Although effects are anticipated , the country will have to wait for the start of the high season, in three months, to measure the real impact of this attack.
The Minister of Tourism, Selma Elloumi Rekik, remains optimistic, telling the news agency Tunis-Afrique Presse there have been some reservation cancellations, but nothing major.
According to AFP, the British tour operators Thomas Cook and Thomson have maintained their scheduled trips to Tunisia, but have cancelled excursions to Tunis. The French operators have taken the same position. There is no question of abandoning the Tunisian holiday destination, René-Marc Chikli, president of the union of French tour operators (SETO), told a newspaper called Challenges.
A recovering sector
Tourism contributes 7% of Tunisia's GDP and employs more than 400,000 people, both directly and indirectly. Will such an important sector be able to survive this tragedy? This is the big question today.
During the first year of the uprising, between 2011 and 2012, the tourism sector experienced a 30% fall in revenues, and while it is recovering, it has not yet managed to regain its pre-revolution buoyancy.
Its traditional markets are France, Germany, Britain, Italy and Spains – but the European tourists, who represent 47% of the entire market, still find it hard to return, four years on from the uprising.
In 2014, total entrances exceeded 6 million people, lower than the 2010 levels of just under 7 million. Last year, the number of tourists from France – Tunisia's largest European market – declined by 6% compared to 2013, which itself was not a good year for tourism.
Can international solidarity save the country?
While the Tunisian community was expecting mass departures in the wake of the terrorist attack on the Bardo Museum, tourists marched through the streets of the island of Djerba, 500 kilometres from the capital, to affirm their support to Tunisians.

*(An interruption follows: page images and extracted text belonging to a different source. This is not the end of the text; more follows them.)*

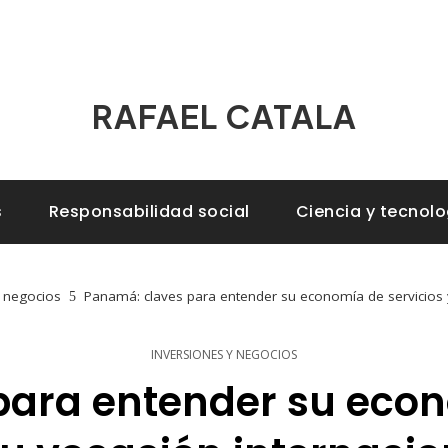
RAFAEL CATALA
s
Responsabilidad social
Ciencia y tecnolo
y negocios
Panamá: claves para entender su economía de servicios y
INVERSIONES Y NEGOCIOS
ara entender su econ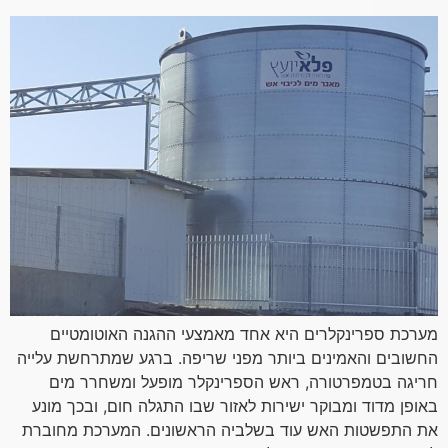
מערכת ספרינקלרים היא אחד מאמצעי ההגנה האוטומטיים
החשובים והאמינים ביותר מפני שריפה. ברגע שמתרחשת עלייה
חריגה בטמפרטורה, ראש הספרינקלר מופעל ומשחרר מים
באופן מדוד ומבוקר ישירות לאזור שבו התגלה חום, ובכך מונע
את התפשטות האש עוד בשלביה הראשונים. המערכת מחוברת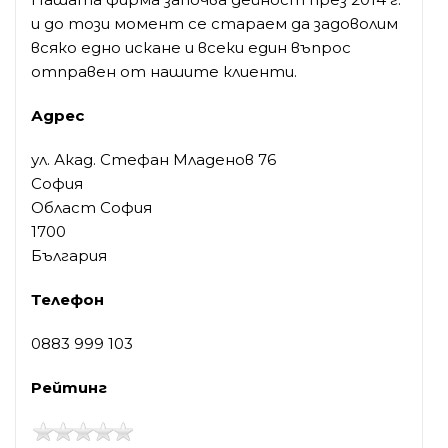
и до този момент се стараем да задоволим
всяко едно искане и всеки един въпрос
отправен от нашите клиенти.
Адрес
ул. Акад. Стефан Младенов 76
София
Област София
1700
България
Телефон
0883 999 103
Рейтинг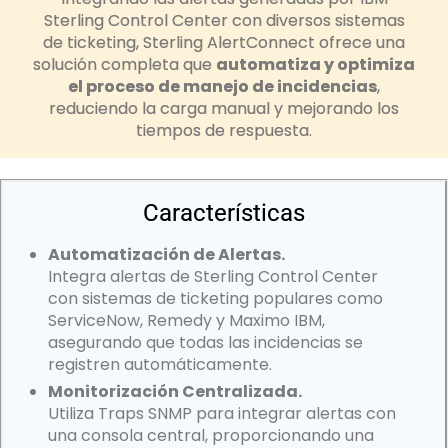
Sterling Control Center con diversos sistemas
de ticketing, Sterling AlertConnect ofrece una
solución completa que
automatiza y optimiza
el proceso de manejo de incidencias
,
reduciendo la carga manual y mejorando los
tiempos de respuesta.
Características
Automatización de Alertas.
Integra alertas de Sterling Control Center
con sistemas de ticketing populares como
ServiceNow, Remedy y Maximo IBM,
asegurando que todas las incidencias se
registren automáticamente.
Monitorización Centralizada.
Utiliza Traps SNMP para integrar alertas con
una consola central, proporcionando una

On social networks, web users spontaneously launched a solidarity campaign entitled 'I Will Come to Tunisia', which went viral. Users from all countries posted their photos on Instagram, Facebook or Twitter with the message 'I'm Bardo' or 'I am Tunisian', and pledged they would return to Tunisia on holiday.

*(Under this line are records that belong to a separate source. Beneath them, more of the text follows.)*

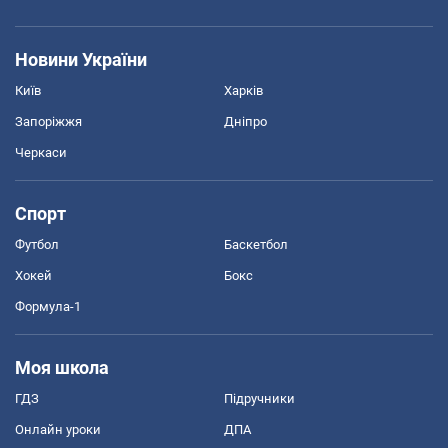
Новини України
Київ
Харків
Запоріжжя
Дніпро
Черкаси
Спорт
Футбол
Баскетбол
Хокей
Бокс
Формула-1
Моя школа
ГДЗ
Підручники
Онлайн уроки
ДПА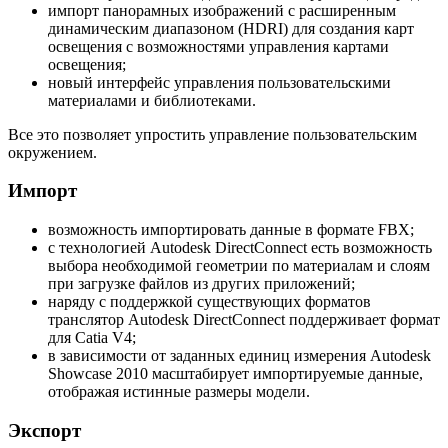
импорт панорамных изображений с расширенным
динамическим диапазоном (HDRI) для создания карт
освещения с возможностями управления картами
освещения;
новый интерфейс управления пользовательскими
материалами и библиотеками.
Все это позволяет упростить управление пользовательским
окружением.
Импорт
возможность импортировать данные в формате FBX;
с технологией Autodesk DirectConnect есть возможность
выбора необходимой геометрии по материалам и слоям
при загрузке файлов из других приложений;
наряду с поддержкой существующих форматов
транслятор Autodesk DirectConnect поддерживает формат
для Catia V4;
в зависимости от заданных единиц измерения Autodesk
Showcase 2010 масштабирует импортируемые данные,
отображая истинные размеры модели.
Экспорт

On the government side, the communication plan was unusually well thought out.
In a press conference held at the museum the day after the attack, the Minister of Culture Latifa Lakhdhar announced the reopening of the Bardo on 24 March. On Sunday (22 March), the President of the Republic, Caïed Beji Essebsi, gave a live interview on French television.
These are many signs Tunisia is sending out to show the world it will not yield, and is engaged in the resistance. But these comments are also there to rally support for the country, which has never faced such a looming terror menace.
An international campaign of solidarity should cushion the blow for Tunisia – which is facing hard economic conditions.
Beyond the tourism sector, though, the unstable political situation of the past four years has not allowed the necessary investment necessary to revive the economy or absorb unemployment, which currently affects about 600,000 people, most of them graduates.
Stability and visibility are the primary goals for the country's new government, which entered office in early 2015 for a five-year term, and they are intended to help initiate deep reforms, address economic challenges and bring new investments.
Today, the Tunisian authorities are doing everything to reassure the international opinion, explaining that terrorism can affect any given country, and that economic and international logistical support is needed to save the only democratic country in the region. Whether these efforts will be effective remains to be seen.